Mi ha fatto ridere una definizione che ha dato di suo padre: “campione di pagamento delle tasse”…
«Una volta è capitato che la Guardia di finanza fosse venuta a casa nostra a fare un controllo. Chiaramente era tutto a posto, ma mentre stavano uscendo mio padre li fermò per dire che aveva in una piccola cassaforte il primo David di Donatello che aveva vinto e pensava che potesse essere d’oro o dorato, ma non sapeva come dichiararlo. I finanzieri si guardarono, lo guardarono, e poi gli dissero di stare tranquillo».

Sempre goffo nelle cose pratiche...
«Aveva delle usanze molto curiose.
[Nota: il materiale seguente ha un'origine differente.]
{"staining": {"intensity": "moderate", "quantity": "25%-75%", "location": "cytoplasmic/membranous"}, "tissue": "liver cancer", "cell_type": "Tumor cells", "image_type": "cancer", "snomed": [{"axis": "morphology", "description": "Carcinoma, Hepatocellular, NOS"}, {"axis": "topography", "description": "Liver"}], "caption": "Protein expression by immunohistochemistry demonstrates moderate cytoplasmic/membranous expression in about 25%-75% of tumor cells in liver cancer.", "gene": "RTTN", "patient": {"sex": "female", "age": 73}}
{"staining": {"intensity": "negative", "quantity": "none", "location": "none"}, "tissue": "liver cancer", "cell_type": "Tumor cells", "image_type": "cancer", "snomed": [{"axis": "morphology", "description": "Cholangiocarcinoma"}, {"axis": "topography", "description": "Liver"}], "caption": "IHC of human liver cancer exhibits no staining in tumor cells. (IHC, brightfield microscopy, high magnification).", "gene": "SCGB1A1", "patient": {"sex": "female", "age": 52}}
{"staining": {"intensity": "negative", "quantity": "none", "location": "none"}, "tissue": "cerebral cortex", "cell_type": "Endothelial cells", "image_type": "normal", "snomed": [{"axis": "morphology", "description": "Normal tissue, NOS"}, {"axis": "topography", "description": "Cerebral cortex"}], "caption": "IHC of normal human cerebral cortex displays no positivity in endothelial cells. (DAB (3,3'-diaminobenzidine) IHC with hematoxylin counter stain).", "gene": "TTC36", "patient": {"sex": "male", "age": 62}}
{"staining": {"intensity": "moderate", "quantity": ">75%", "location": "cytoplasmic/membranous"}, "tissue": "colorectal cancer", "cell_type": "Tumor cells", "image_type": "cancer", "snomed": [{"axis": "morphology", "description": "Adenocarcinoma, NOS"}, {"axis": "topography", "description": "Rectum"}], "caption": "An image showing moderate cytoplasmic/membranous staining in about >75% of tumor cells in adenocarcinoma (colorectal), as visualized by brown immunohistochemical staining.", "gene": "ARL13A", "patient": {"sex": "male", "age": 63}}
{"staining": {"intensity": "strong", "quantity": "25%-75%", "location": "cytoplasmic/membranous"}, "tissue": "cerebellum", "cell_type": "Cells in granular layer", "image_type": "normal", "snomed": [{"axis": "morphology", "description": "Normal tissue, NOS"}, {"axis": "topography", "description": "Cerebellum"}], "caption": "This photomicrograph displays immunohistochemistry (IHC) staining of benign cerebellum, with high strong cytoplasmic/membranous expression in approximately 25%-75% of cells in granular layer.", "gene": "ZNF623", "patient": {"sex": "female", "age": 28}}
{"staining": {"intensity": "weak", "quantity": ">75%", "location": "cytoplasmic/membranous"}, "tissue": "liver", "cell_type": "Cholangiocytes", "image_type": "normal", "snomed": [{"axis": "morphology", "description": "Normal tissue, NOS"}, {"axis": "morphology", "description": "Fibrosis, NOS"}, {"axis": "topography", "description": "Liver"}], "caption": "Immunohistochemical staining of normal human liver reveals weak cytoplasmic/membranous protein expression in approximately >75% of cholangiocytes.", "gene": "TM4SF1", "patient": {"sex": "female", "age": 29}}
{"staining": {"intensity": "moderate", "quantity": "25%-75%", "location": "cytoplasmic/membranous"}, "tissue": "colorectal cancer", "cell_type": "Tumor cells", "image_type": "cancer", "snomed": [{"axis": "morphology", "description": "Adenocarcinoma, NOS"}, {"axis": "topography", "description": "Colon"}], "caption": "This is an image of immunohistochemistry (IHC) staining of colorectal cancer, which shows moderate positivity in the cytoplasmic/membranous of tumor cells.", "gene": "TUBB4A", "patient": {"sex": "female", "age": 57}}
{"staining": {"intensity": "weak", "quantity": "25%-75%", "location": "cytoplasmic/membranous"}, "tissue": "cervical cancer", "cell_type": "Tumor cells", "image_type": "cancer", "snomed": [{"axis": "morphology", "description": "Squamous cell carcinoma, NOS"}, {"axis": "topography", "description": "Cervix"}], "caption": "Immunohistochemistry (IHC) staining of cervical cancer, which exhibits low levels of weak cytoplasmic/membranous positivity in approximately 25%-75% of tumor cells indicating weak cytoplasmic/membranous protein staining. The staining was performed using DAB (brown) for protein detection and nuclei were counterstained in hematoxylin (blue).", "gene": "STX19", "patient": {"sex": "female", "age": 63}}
Per esempio non ha mai avuto la carta di credito, perché sosteneva che togliesse valore al denaro e che quindi fosse un oggetto volgare. Quando partiva per lavoro (viaggiava solo per lavoro), portava con sé enormi quantità di contanti, anche più del consentito, e quindi a volte veniva fermato in aeroporto. Poi era chiaro che lui era Gassman e capivano il problema, ma era sempre abbastanza imbarazzante».

Quando la vediamo sul set, che cosa vediamo di suo padre in lei?
«La lordosi. Soffro di mal di schiena come ne soffriva lui, c’è un’angolatura della schiena piuttosto particolare, un certo modo di camminare... Io credo di essere un attore diverso, ma il Dna è quello e con gli anni, per esempio, voce e aspetto fisico cominciano ad assomigliare di più ai suoi. Me ne rendo conto e mi fa compagnia, non mi dispiace».

Come vi siete salutati?
«Una sera sua moglie Diletta D’Andrea, la persona che è stata con lui più di tutti e sempre, doveva uscire a cena, così sono andato da lui per preparargli una pasta. Fu una cena tranquilla, silenziosa, come avveniva spesso negli ultimi tempi. Lo vedevo molto stanco, ma nulla lasciava presagire che se ne sarebbe andato quella notte. Dopo cena era in studio a leggere (aveva progetti per altri 30 anni!) e quando l’ho salutato mi ha detto “Spegni la luce”. Voleva solo ricordarmi di spegnere la luce nell’ingresso, ma era una cosa che diceva spesso, come tutti quelli che avevano vissuto le ristrettezze della Seconda guerra mondiale. Ci teneva molto a non sprecare ed è sempre stato convinto, anche all’apice della carriera, che da un momento all’altro la sua stella potesse spegnersi e farlo tornare a una condizione economica difficile. Negli anni ho ripensato a quella frase e ora ci leggo un insegnamento: dobbiamo ricordarci sempre di quanto siamo fortunati e cercare, per quanto possiamo, di non sprecare mai nulla».